Living With Haemophilia

Haemophilia is a disorder of blood clotting factors, leading to excessive bleeding in patients. To find out what it's like to live with the condition, Meera Senthilingam met...
30 October 2011

Interview with 

Adam Jones, University of Sunderland


Chris -   One of the topics covered at the BSGT/ESGCT conference is haemophilia.  Meera Senthilingam met an academic with a personal interest in the topic...

Adam -   My name is Adam Jones.  My profession is I'm a lecturer in physiology for Sunderland University and today, I'm here at the BSGT/ESGCT representing patient views as I have severe haemophilia B.  With haemophilia, you have different types of haemophilia and you have different severities.  The main ones that people most know about are haemophilia A and haemophilia B.  Essentially, it's a disorder of blood clotting.  In any haemophilia, one of the proteins in the blood that goes towards the clotting cascade isn't manufactured by the liver.  And so, in order to correct that, there's two options - either a liver transplant which isn't a very good option or factor replacement therapy.

Blood CellsMeera -   This is actually what you use, clotting factor 9.
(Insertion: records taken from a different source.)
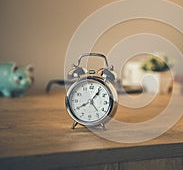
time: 8:06
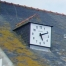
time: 5:11
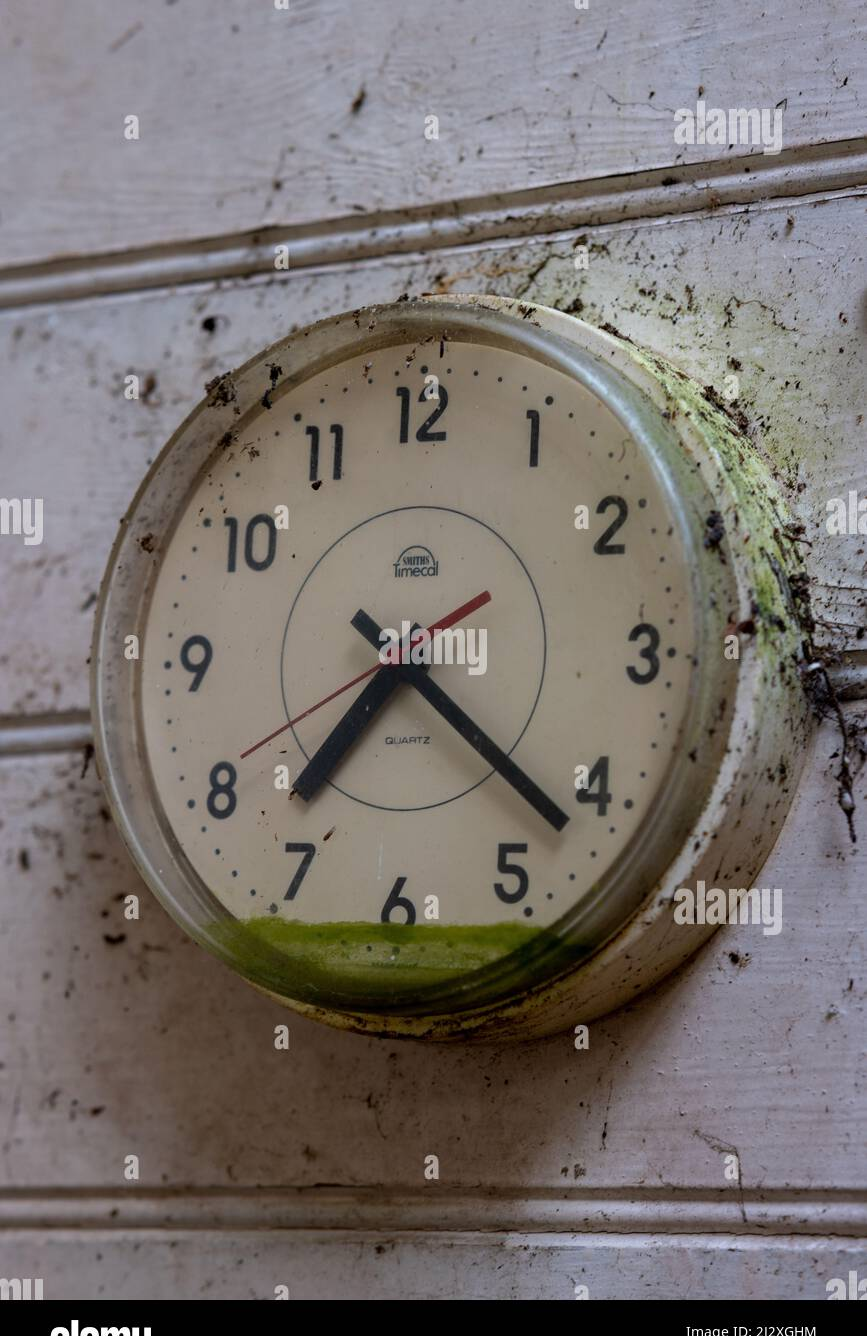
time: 7:21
Adam -   Clotting factor 9 - that's specific for haemophilia B because it's the 9th one that's missing, Christmas factor.  In haemophilia A, it's clotting factor 8.

Meera -   And having haemophilia, what exactly happens to you?  What are your symptoms?

Adam -   I bleed, basically, for longer than most other people.  There's a myth that says that haemophiliacs don't stop bleeding.  We do stop bleeding eventually, when the blood runs dry (laughter) nah!  We do stop bleeding eventually, but it's a prolonged bleeding and it can cause all sorts of worries, all sorts of damage.

Meera -   How does this affect your lifestyle?  So what do you perhaps have to do differently or what you have to think about, knowing this could happen?

Adam -   I can't play contact sports.  I have arthritis in my ankles and my elbow because of internal bleeding.  It does restrict you in your chosen profession.  I can't do anything physical or labouring which is why I went down the academic route.  Some other haemophiliacs aren't as lucky as me.  There are obvious limitations everywhere.  Growing up as a child, I wanted to be in the Royal Navy.  I even went to get my interview at the Royal Naval career office, passed all the selection tests, got as far as the medical, and when I told the doctor who was performing the medical that I had severe haemophilia B, he stopped it right there.

Chris -   That was Adam Jones, giving a patients perspective on living with haemophilia.